Textausschnitt |
Die „Rush-Hour“ ist für die Mitarbeiter des Riedenburger Wertstoffzentrums vorhersehbar. Immer, wenn sie das Tor zum Areal im Industriegebiet von Haidhof auf die Minute pünktlich aufsperren, stehen die Kunden in ihren Fahrzeugen davor schon Schlange. Sekunden später wälzt sich der Konvoi Stoßstange an Stoßstange auf den Platz.
Am Stopp-Schild wenige Meter weiter aber stehen die Räder wieder still. Ein Kollege von Wertstoffhofleiter Albert Wollschläger steht dort, wirft einen Blick in die Kofferräume und Anhänger und weist die Fahrer dann zum jeweils richtigen Entlade-Container. „Den ganzen Sommer über ist Hauptsaison und die Spitzentage sind immer Dienstag und Freitag. Auch an den Samstagen kommen viele“, weiß Wollschläger.
Blick der Fachleute auf das Anlieferungsgut ist wichtig
Bis zu 200 Gemeindebürger bringen an Spitzentagen während der zwei oder drei Stunden Öffnungszeit, was sie loswerden wollen und was nicht in die Mülltonne gehört. Der Blick der Fachleute auf das Anlieferungsgut ist da oft wichtig. Denn nicht immer wissen die Bürger, wohin mit den Sachen, und nicht immer haben sie sich über die Anlieferregularien informiert.

Zu bearbeitende Aufgaben |
• A. Beantworte anhand des Textes über das Riedenburger Wertstoffzentrum:
(i) Wer leitet den Wertstoffhof?
(ii) Welche Wochentage nennt er als Spitzentage?
(iii) Wie viele Gemeindebürger kommen an Spitzentagen höchstens?
• B. Dupliziere wortgetreu die Passage des Textes über das Riedenburger Wertstoffzentrum zwischen „Blick der Fachleute auf das Anlieferungsgut ist wichtig“ und „die Anlieferregularien informiert.“, beide eingeschlossen.
• C. Nimm den Text über das Riedenburger Wertstoffzentrum nach seinem letzten Satz wieder auf und führe ihn fort.
Das Material ist für die Bearbeitung ohne Belang.

Bereitgestellte Angaben |
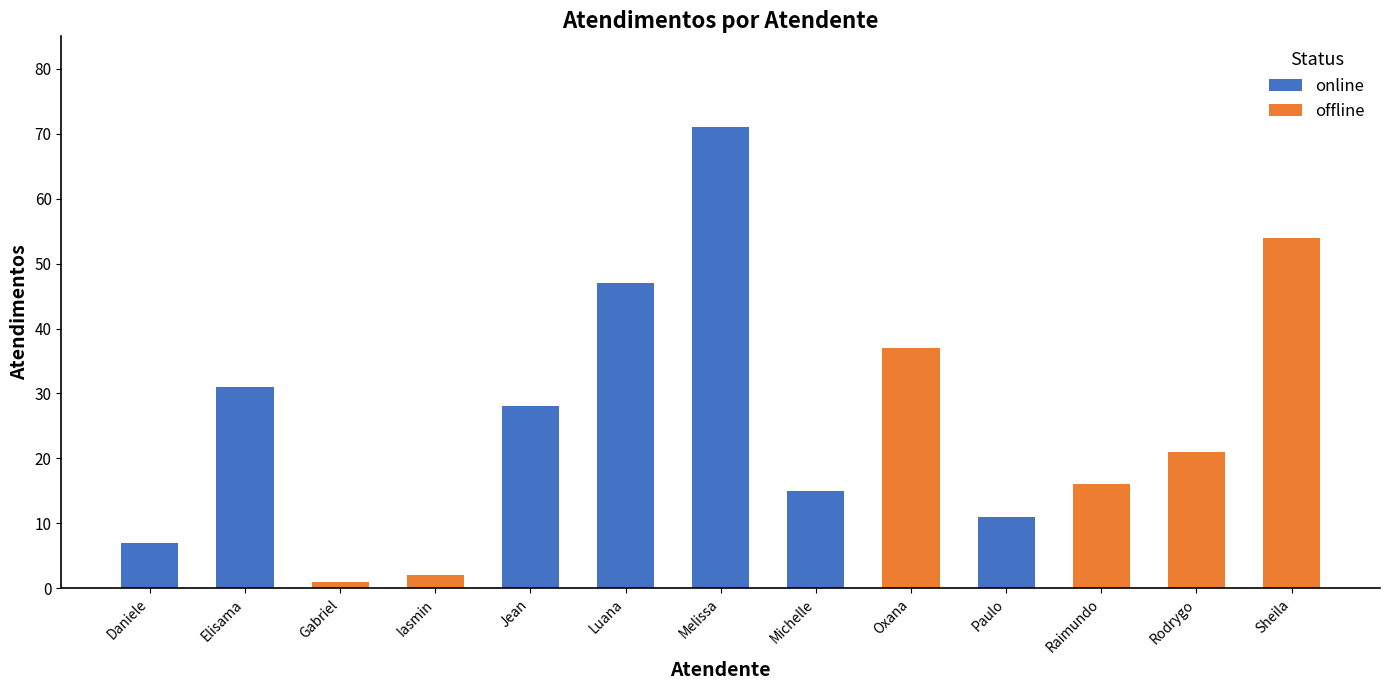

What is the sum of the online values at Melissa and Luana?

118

Lösungen zur Übung |
• A.
(i) Albert Wollschläger
(ii) Dienstag und Freitag
(iii) Bis zu 200

• B.
Blick der Fachleute auf das Anlieferungsgut ist wichtig
Bis zu 200 Gemeindebürger bringen an Spitzentagen während der zwei oder drei Stunden Öffnungszeit, was sie loswerden wollen und was nicht in die Mülltonne gehört. Der Blick der Fachleute auf das Anlieferungsgut ist da oft wichtig. Denn nicht immer wissen die Bürger, wohin mit den Sachen, und nicht immer haben sie sich über die Anlieferregularien informiert.

• C.
Denn Wertstoffhöfe sind im besten Fall Paradebeispiele für die Kreislaufwirtschaft im Abfallmanagement. Das zeigt alleine schon der Blick in den Container, in dem kaputte Drucker, alte Notebooks und Computer samt dem Rest der ausgedienten Digitaltechnik gesammelt werden. Da stecken viele Rohstoffe drin, die dringend wieder gebraucht werden.
Das Landratsamt Kelheim als zuständige Stelle für die kommunale Abfallwirtschaft hat für jeden der so unterschiedlichen Wertstoffe – als Beispiel seien nur Elektronik, Bauschutt, Glas, Batterien und Biomasse genannt – Abnahmeverträge mit privaten Unternehmen geschlossen. Wollschläger und seine Kollegen wissen, wie wichtig eine ordentliche Sortierung dieser Reststoffe ist und daher ist ihr Blick in die Kofferräume und Anhänger unerlässlich.
Klar, dass bei der Vielzahl der Leute und der Vielfalt der Materialien unterschiedliche Meinungen darüber nicht ausbleiben. „Es kommen sehr viele nette Leute. Aber auch manche, die meinen, sie wüssten es besser als wir“, weiß Wollschläger aus seiner siebenjährigen Erfahrung als Leiter der Truppe. Vor allem, wenn unerlaubte Anlieferungen abgelehnt werden müssen, ist immer viel diplomatisches Geschick gefragt.
Die Unterstützung der Stadtverwaltung und von Bürgermeister Thomas Zehetbauer (CWG) haben sie dabei ebenso wie die des Landratsamtes. Denn das Betriebspersonal wird von der Stadt gestellt, für den Rest ist die Kreisbehörde zuständig.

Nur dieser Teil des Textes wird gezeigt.